No había brujos ni cultos, ni fantasmas, pero si otras cosas: el avión dibujado en la banqueta a las 4 de la tarde, o el bote, y otros burros que a los 16 corren todos. Los quemados y el tranvía, el tren eléctrico en la sala, los vecinos con “Pipo” su gallo peleonero, los choco crispis, el frío, los abrigos, los partidos de fútbol, los domingos en el parque de Venados.
Los carritos desplazándose en carreteras de tiza en lugar de los barcos de papel por la fuente de la plaza. Juguetes electrónicos y radio de transistores del tamaño de una caja de cigarros.

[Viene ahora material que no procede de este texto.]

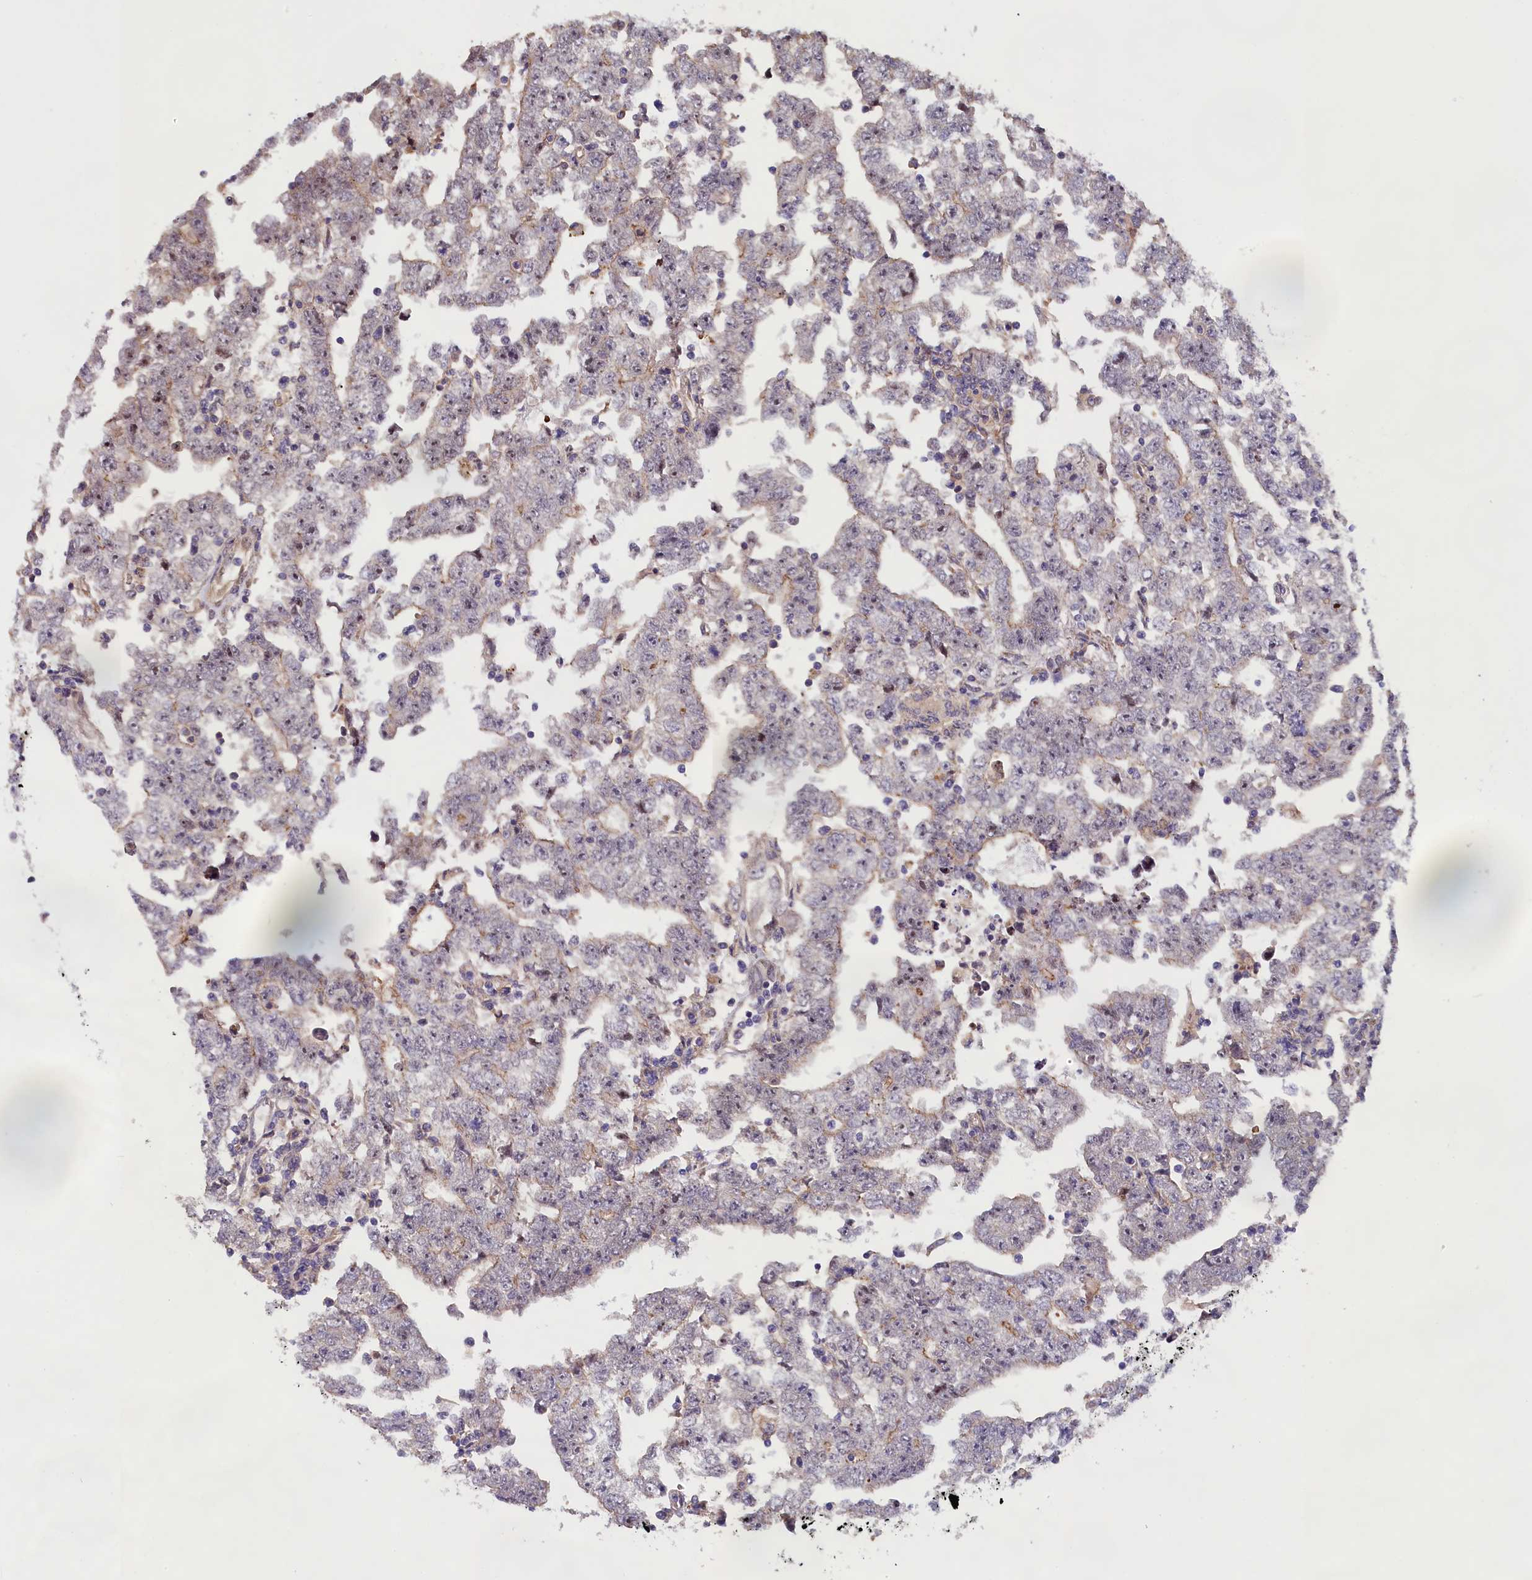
{"staining": {"intensity": "weak", "quantity": "<25%", "location": "cytoplasmic/membranous"}, "tissue": "testis cancer", "cell_type": "Tumor cells", "image_type": "cancer", "snomed": [{"axis": "morphology", "description": "Carcinoma, Embryonal, NOS"}, {"axis": "topography", "description": "Testis"}], "caption": "IHC photomicrograph of neoplastic tissue: testis cancer (embryonal carcinoma) stained with DAB (3,3'-diaminobenzidine) displays no significant protein positivity in tumor cells.", "gene": "CCDC9B", "patient": {"sex": "male", "age": 25}}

En medio de dos mundos y el ferrocarril como puente iluminando mis caminos,  se encontraban los montones de palabras apilados en unos cuantos libros, los cuentos de chaneques, de centellas persiguiendo a los jinetes entre las patas de los caballos aparentemente acostumbrados, la cochina con zuecos espantando a los infieles, juegos con balones ovalados, otras películas y otras historias, los primeros coqueteos con las trenzas y las pecas.  

Y así pasó mi infancia rodeada de fantasmas y saltando como las liebres de un lugar a otro, uno con magia y papalotes, con pozas y arroyuelos, y otro con tranvías; multifamiliares, muchos universos confinados dentro de un cuarto.